Mariah Carey Opens Up About Mental Health Issues

11 Apr, 2018

Mariah Carey has revealed that she suffers from a bipolar disorder, the singer told People in an article released today.

She was first diagnosed in 2001 — after her bizarre appearance on MTV’s “TRL” which resulted in her hospitalization, she says “I didn’t want to believe it.” It was only in recent years, after her marriage and divorce from Nick Cannon and the birth of their twins, her E! reality show her disastrous New Year’s Eve appearance in 2016 and multiple managers that she sought treatment.

“Until recently I lived in denial and isolation and in constant fear someone would expose me,” she says. “It was too heavy a burden to carry and I simply couldn’t do that anymore. I sought and received treatment, I put positive people around me and I got back to doing what I love — writing songs and making music.”

She is now in therapy and taking medication for bipolar II disorder, which involves periods of depression as well as hypomania (less severe than mania). In November, she signed on with Jay-Z’s Roc Nation for management.

“I’m actually taking medication that seems to be pretty good. It’s not making me feel too tired or sluggish or anything like that,” she says.

“For a long time I thought I had a severe sleep disorder,” continues Carey, now back in the studio working on an album due later this year. “But it wasn’t normal insomnia and I wasn’t lying awake counting sheep. I was working and working and working … I was irritable and in constant fear of letting people down. It turns out that I was experiencing a form of mania. Eventually I would just hit a wall. I guess my depressive episodes were characterized by having very low energy.
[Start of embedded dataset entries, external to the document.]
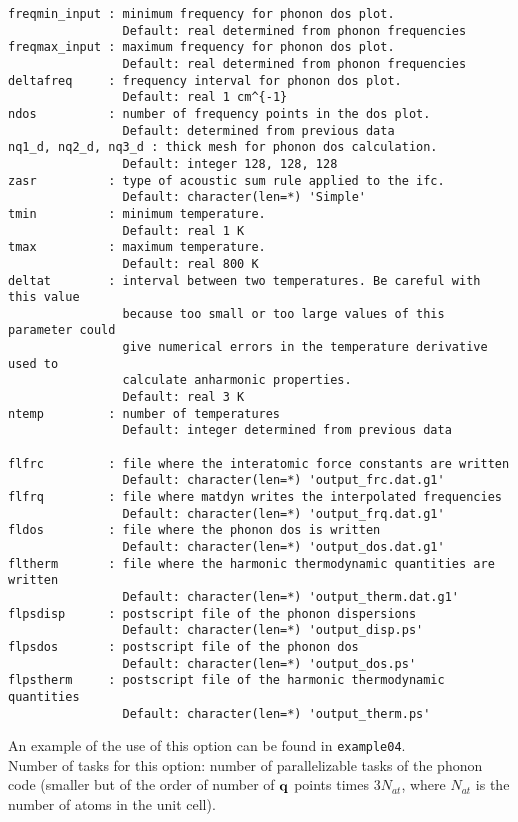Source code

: \documentclass[12pt,a4paper]{article}
\begin{document}
\begin{verbatim}
freqmin_input : minimum frequency for phonon dos plot.
                Default: real determined from phonon frequencies
freqmax_input : maximum frequency for phonon dos plot.
                Default: real determined from phonon frequencies
deltafreq     : frequency interval for phonon dos plot.
                Default: real 1 cm^{-1}
ndos          : number of frequency points in the dos plot.
                Default: determined from previous data
nq1_d, nq2_d, nq3_d : thick mesh for phonon dos calculation.
                Default: integer 128, 128, 128
zasr          : type of acoustic sum rule applied to the ifc.
                Default: character(len=*) 'Simple'
tmin          : minimum temperature.
                Default: real 1 K
tmax          : maximum temperature.
                Default: real 800 K
deltat        : interval between two temperatures. Be careful with this value
                because too small or too large values of this parameter could 
                give numerical errors in the temperature derivative used to 
                calculate anharmonic properties.
                Default: real 3 K
ntemp         : number of temperatures
                Default: integer determined from previous data

flfrc         : file where the interatomic force constants are written
                Default: character(len=*) 'output_frc.dat.g1'
flfrq         : file where matdyn writes the interpolated frequencies
                Default: character(len=*) 'output_frq.dat.g1'
fldos         : file where the phonon dos is written
                Default: character(len=*) 'output_dos.dat.g1'
fltherm       : file where the harmonic thermodynamic quantities are written
                Default: character(len=*) 'output_therm.dat.g1'
flpsdisp      : postscript file of the phonon dispersions
                Default: character(len=*) 'output_disp.ps'
flpsdos       : postscript file of the phonon dos
                Default: character(len=*) 'output_dos.ps'
flpstherm     : postscript file of the harmonic thermodynamic quantities
                Default: character(len=*) 'output_therm.ps'
\end{verbatim}
An example of the use of this option can be found in \texttt{example04}. \\
Number of tasks for this option: number of parallelizable tasks of the 
phonon code (smaller but of the order of number of ${\bf q}$ points times 
$3 N_{at}$, where $N_{at}$ is the number of atoms in the unit cell).
\end{document}
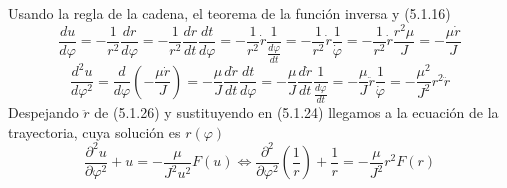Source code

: Usando la regla de la cadena, el teorema de la función inversa y (5.1.16)
\begin{equation} \label{5.1.25}
    \frac{d u}{d\varphi}  = -\frac{1}{r^2} \frac{dr}{d\varphi} = -\frac{1}{r^2} \frac{dr}{dt} \frac{dt}{d\varphi}= -\frac{1}{r^2} \dot{r} \frac{1}{\frac{d\varphi}{dt}}=-\frac{1}{r^2} \dot{r} \frac{1}{\dot{\varphi}}= -\frac{1}{r^2} \dot{r} \frac{r^2 \mu}{J} = -\frac{\mu \dot{r}}{J}
\end{equation} 
\begin{equation} \label{5.1.26}
    \frac{d^2 u}{d\varphi^2}  = \frac{d}{d\varphi}\left(-\frac{\mu \dot{r}}{J}\right)=-\frac{\mu}{J} \frac{d \dot{r}}{dt} \frac{dt}{d\varphi} = -\frac{\mu}{J} \frac{d \dot{r}}{dt} \frac{1}{\frac{d\varphi}{dt}} = -\frac{\mu}{J} \ddot{r} \frac{1}{\dot{\varphi}}= - \frac{\mu^2}{J^2} r^2 \ddot{r}
\end{equation} 
Despejando $\ddot{r}$ de (5.1.26) y sustituyendo en (5.1.24) llegamos a la ecuación de la trayectoria, cuya solución es $r(\varphi)$
\begin{equation} \label{5.1.27}
    \frac{\partial^2 u}{\partial \varphi^2} + u = -\frac{\mu}{J^2 u^2}F(u) \iff \frac{\partial^2}{\partial \varphi^2}\left(\frac{1}{r}\right) + \frac{1}{r} = -\frac{\mu}{J^2}r^2F(r)
\end{equation} 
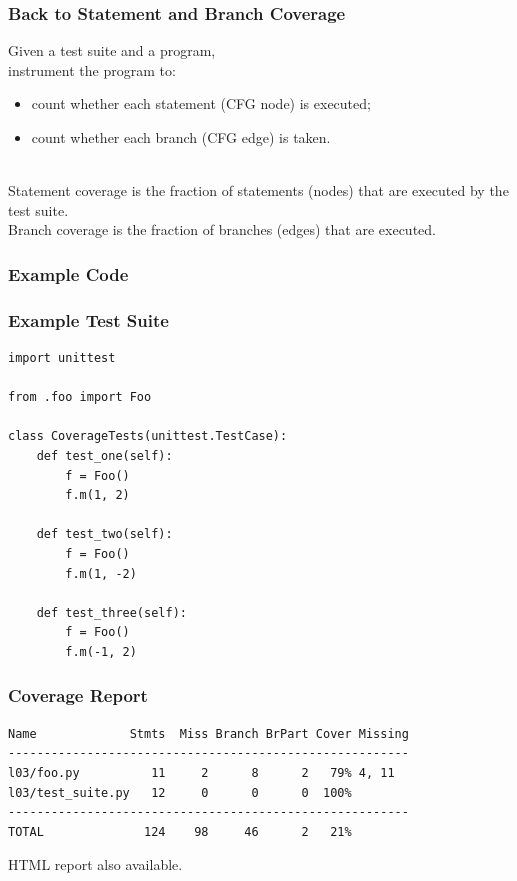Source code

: \documentclass{beamer}
\newenvironment{changemargin}[1]{%
  \begin{list}{}{%
    \setlength{\topsep}{0pt}%
    \setlength{\leftmargin}{#1}%
    \setlength{\rightmargin}{1em}
    \setlength{\listparindent}{\parindent}%
    \setlength{\itemindent}{\parindent}%
    \setlength{\parsep}{\parskip}%
  }%
  \item[]}{\end{list}}
\begin{document}
\begin{frame}
  \frametitle{Back to Statement and Branch Coverage}

  \begin{changemargin}{2em}
    Given a test suite and a program,\\
    instrument the program to:
    \begin{itemize}
    \item count whether each statement (CFG node) is executed;
    \item count whether each branch (CFG edge) is taken.
    \end{itemize}
    ~\\
  
\alert{Statement coverage} is the fraction of statements (nodes) that are
executed by the test suite. \\[1em]
\alert{Branch coverage} is the fraction of branches (edges)
that are executed.
  \end{changemargin}
\end{frame}

\begin{frame}
  \frametitle{Example Code}
  
\end{frame}

\begin{frame}[fragile]
  \frametitle{Example Test Suite}
  \begin{lstlisting}
import unittest

from .foo import Foo

class CoverageTests(unittest.TestCase):
    def test_one(self):
        f = Foo()
        f.m(1, 2)

    def test_two(self):
        f = Foo()
        f.m(1, -2)

    def test_three(self):
        f = Foo()
        f.m(-1, 2)
  \end{lstlisting}
\end{frame}

\begin{frame}[fragile]
  \frametitle{Coverage Report}

  \begin{lstlisting}
Name             Stmts  Miss Branch BrPart Cover Missing
--------------------------------------------------------
l03/foo.py          11     2      8      2   79% 4, 11
l03/test_suite.py   12     0      0      0  100%
--------------------------------------------------------
TOTAL              124    98     46      2   21%
  \end{lstlisting}

\hspace*{2em}  HTML report also available.
  
\end{frame}
\end{document}
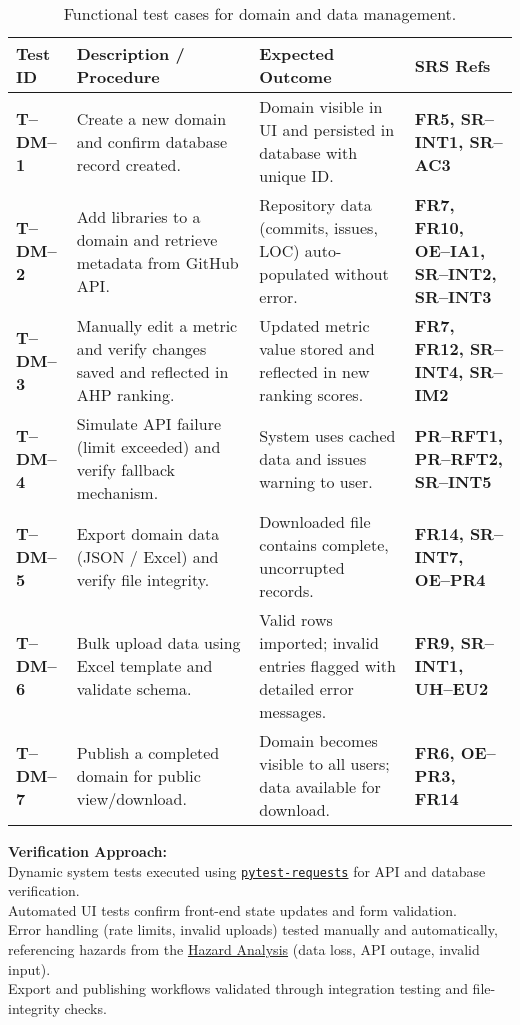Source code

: \documentclass[12pt, titlepage]{article}
\begin{document}
\begin{table}[H]
\centering
\begin{tabularx}{\textwidth}{|l|X|X|X|}
\hline
\textbf{Test ID} & \textbf{Description / Procedure} & \textbf{Expected Outcome} & \textbf{SRS Refs} \\
\hline
\textbf{T--DM--1} &
Create a new domain and confirm database record created. &
Domain visible in UI and persisted in database with unique ID. &
\textbf{FR5, SR--INT1, SR--AC3} \\
\hline
\textbf{T--DM--2} &
Add libraries to a domain and retrieve metadata from GitHub API. &
Repository data (commits, issues, LOC) auto-populated without error. &
\textbf{FR7, FR10, OE--IA1, SR--INT2, SR--INT3} \\
\hline
\textbf{T--DM--3} &
Manually edit a metric and verify changes saved and reflected in AHP ranking. &
Updated metric value stored and reflected in new ranking scores. &
\textbf{FR7, FR12, SR--INT4, SR--IM2} \\
\hline
\textbf{T--DM--4} &
Simulate API failure (limit exceeded) and verify fallback mechanism. &
System uses cached data and issues warning to user. &
\textbf{PR--RFT1, PR--RFT2, SR--INT5} \\
\hline
\textbf{T--DM--5} &
Export domain data (JSON / Excel) and verify file integrity. &
Downloaded file contains complete, uncorrupted records. &
\textbf{FR14, SR--INT7, OE--PR4} \\
\hline
\textbf{T--DM--6} &
Bulk upload data using Excel template and validate schema. &
Valid rows imported; invalid entries flagged with detailed error messages. &
\textbf{FR9, SR--INT1, UH--EU2} \\
\hline
\textbf{T--DM--7} &
Publish a completed domain for public view/download. &
Domain becomes visible to all users; data available for download. &
\textbf{FR6, OE--PR3, FR14} \\
\hline
\end{tabularx}
\caption{Functional test cases for domain and data management.}
\end{table}

\noindent\textbf{Verification Approach:}\\
Dynamic system tests executed using \texttt{\href{https://docs.pytest.org/en/stable/}{pytest-requests}} for API and database verification.\\
Automated UI tests confirm front-end state updates and form validation.\\
Error handling (rate limits, invalid uploads) tested manually and automatically, referencing hazards from the \href{https://github.com/thaafei/DomainX/blob/main/docs/HazardAnalysis/HazardAnalysis.pdf}{Hazard Analysis} (data loss, API outage, invalid input).\\
Export and publishing workflows validated through integration testing and file-integrity checks.\\[0.5em]
\end{document}
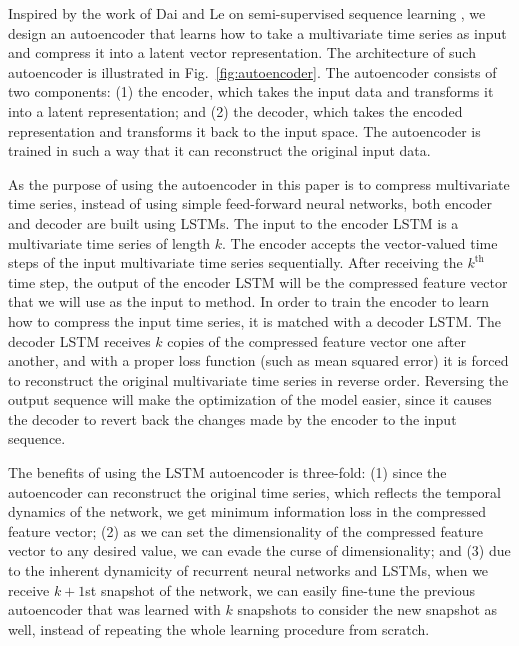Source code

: {\color{red}
Inspired by the work of Dai and Le on semi-supervised sequence learning \cite{dai2015semi}, we design an autoencoder that learns how to take a multivariate time series as input and compress it into a latent vector representation. The architecture of such autoencoder is illustrated in Fig.~\ref{fig:autoencoder}. The autoencoder consists of two components: (1) the encoder, which takes the input data and transforms it into a latent representation; and (2) the decoder, which takes the encoded representation and transforms it back to the input space. The autoencoder is trained in such a way that it can reconstruct the original input data. 

As the purpose of using the autoencoder in this paper is to compress multivariate time series, instead of using simple feed-forward neural networks, both encoder and decoder are built using LSTMs. The input to the encoder LSTM is a multivariate time series of length $k$. The encoder accepts the vector-valued time steps of the input multivariate time series sequentially. After receiving the $k^{\text{th}}$ time step, the output of the encoder LSTM will be the compressed feature vector that we will use as the input to \npglm method. In order to train the encoder to learn how to compress the input time series, it is matched with a decoder LSTM. The decoder LSTM receives $k$ copies of the compressed feature vector one after another, and with a proper loss function (such as mean squared error) it is forced to reconstruct the original multivariate time series in reverse order. Reversing the output sequence will make the optimization of the model easier, since it causes the decoder to revert back the changes made by the encoder to the input sequence.}

The benefits of using the LSTM autoencoder is three-fold: (1) since the autoencoder can reconstruct the original time series, which reflects the temporal dynamics of the network, we get minimum information loss in the compressed feature vector; (2) as we can set the dimensionality of the compressed feature vector to any desired value, we can evade the curse of dimensionality; {\color{red}and (3) due to the inherent dynamicity of recurrent neural networks and LSTMs, when we receive $k+1$st snapshot of the network, we can easily fine-tune the previous autoencoder that was learned with $k$ snapshots to consider the new snapshot as well, instead of repeating the whole learning procedure from scratch.}

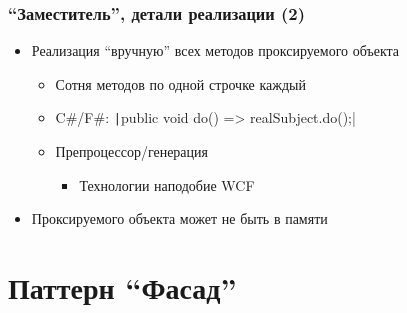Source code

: \documentclass{../cscslides}
\begin{document}
    \begin{frame}
        \frametitle{``Заместитель'', детали реализации (2)}
        \begin{itemize}
            \item Реализация ``вручную'' всех методов проксируемого объекта
            \begin{itemize}
                \item Сотня методов по одной строчке каждый
                \item C\#/F\#: \texttt|public void do() => realSubject.do();|
                \item Препроцессор/генерация
                \begin{itemize}
                    \item Технологии наподобие WCF
                \end{itemize}
            \end{itemize}
            \item Проксируемого объекта может не быть в памяти
        \end{itemize}
    \end{frame}

    \section{Паттерн ``Фасад''}
\end{document}
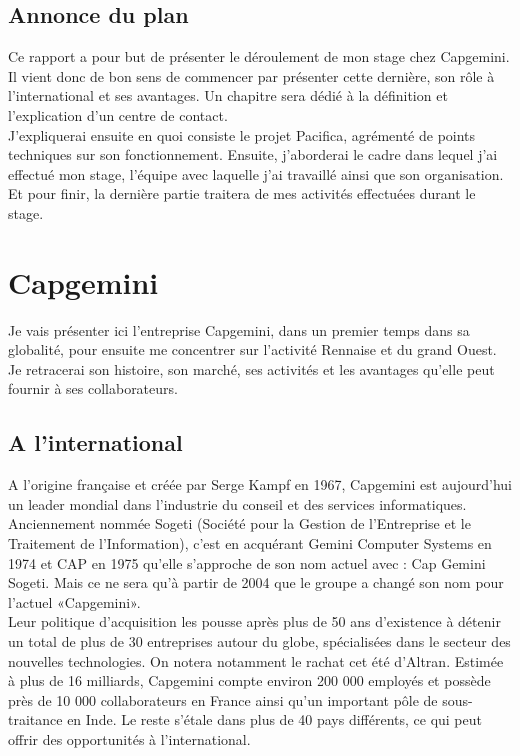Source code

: \documentclass{rapport}
\begin{document}
\subsection*{Annonce du plan}

Ce rapport a pour but de présenter le déroulement de mon stage chez Capgemini. Il vient donc de bon sens de commencer par présenter cette dernière, son rôle à l'international et ses avantages.
Un chapitre sera dédié à la définition et l'explication d'un centre de contact.\\
J'expliquerai ensuite en quoi consiste le projet Pacifica, agrémenté de points techniques sur son fonctionnement.
Ensuite, j'aborderai le cadre dans lequel j'ai effectué mon stage, l'équipe avec laquelle j'ai travaillé ainsi que son organisation.\\
Et pour finir, la dernière partie traitera de mes activités effectuées durant le stage.

\newpage

\section{Capgemini}

Je vais présenter ici l'entreprise Capgemini, dans un premier temps dans sa globalité, pour ensuite me concentrer sur l’activité Rennaise et du grand Ouest. Je retracerai son histoire, son marché, ses activités et les avantages qu'elle peut fournir à ses collaborateurs.

\subsection{A l'international}

A l'origine française et créée par Serge Kampf en 1967, Capgemini est aujourd'hui un leader mondial dans l'industrie du conseil et des services informatiques. Anciennement nommée Sogeti (Société pour la Gestion de l'Entreprise et le Traitement de l'Information), c'est en acquérant Gemini Computer Systems en 1974 et CAP en 1975 qu'elle s'approche de son nom actuel avec : Cap Gemini Sogeti. Mais ce ne sera qu'à partir de 2004 que le groupe a changé son nom pour l'actuel «Capgemini».\\

Leur politique d'acquisition les pousse après plus de 50 ans d'existence à détenir un total de plus de 30 entreprises autour du globe, spécialisées dans le secteur des nouvelles technologies. On notera notamment le rachat cet été d'Altran.
Estimée à plus de 16 milliards, Capgemini compte environ 200 000 employés et possède près de 10 000 collaborateurs en France ainsi qu'un important pôle de sous-traitance en Inde. Le reste s’étale dans plus de 40 pays différents, ce qui peut offrir des opportunités à l'international.
\end{document}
I would feel so lonely and sad — even guilty that I wasn’t doing what I needed to be doing for my career.”

She says she decided to come forward because “I’m just in a really good place right now, where I’m comfortable discussing my struggles with bipolar II disorder. I’m hopeful we can get to a place where the stigma is lifted from people going through anything alone. It can be incredibly isolating. It does not have to define you and I refuse to allow it to define me or control me.”